Service/label options to compare

  • Royal Mail still may be fine—just choose the right format. For US-bound Etsy orders that are treated as goods, you’ll usually need to use a parcel/small parcel type service even if it’s flat. The win here is optimizing weight bands and keeping packaging minimal while still protecting the item.
  • Compare a shipping platform/rates aggregator vs. counter prices. Many sellers find better international rates (or better tracking options) by buying labels through a postage platform rather than paying standard over-the-counter rates.
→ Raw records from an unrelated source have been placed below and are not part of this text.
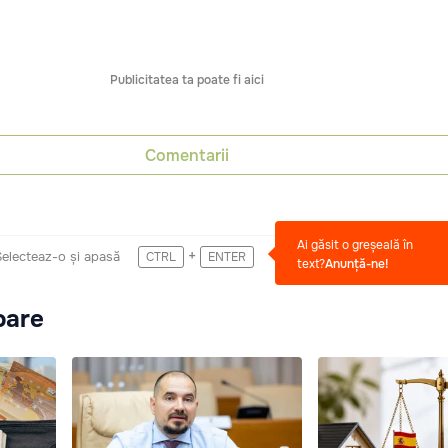
Publicitatea ta poate fi aici
Comentarii
Ai găsit o greșeală în
+
Selecteaz-o și apasă
CTRL
ENTER
text?
Anunță-ne!
oare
It’s worth running a few test quotes using your real packed size/weight.
  • If your product range includes truly “documents only,” keep that separate. If you sell things that are genuinely documents/personal correspondence (not merchandise), keep those SKUs and shipping rules separate so you don’t accidentally apply the wrong service to the wrong order.

Packaging tweaks that can still help (even if they don’t restore “letter” pricing)

  • Keep the package as light and compact as safely possible (thin board-back envelopes instead of thick rigid mailers, avoid excess inserts, etc.).
  • Standardize packaging so your packed size/weight is consistent—this prevents nasty surprises and makes your Etsy shipping profile pricing accurate.

If you tell me (1) your typical packed size (rough thickness), (2) average packed weight, and (3) whether your cards are single cards, sets, or include any extras (stickers, wax seals, freebies), I can suggest a clean way to structure your Etsy shipping profiles and pricing so US/international doesn’t eat your margins.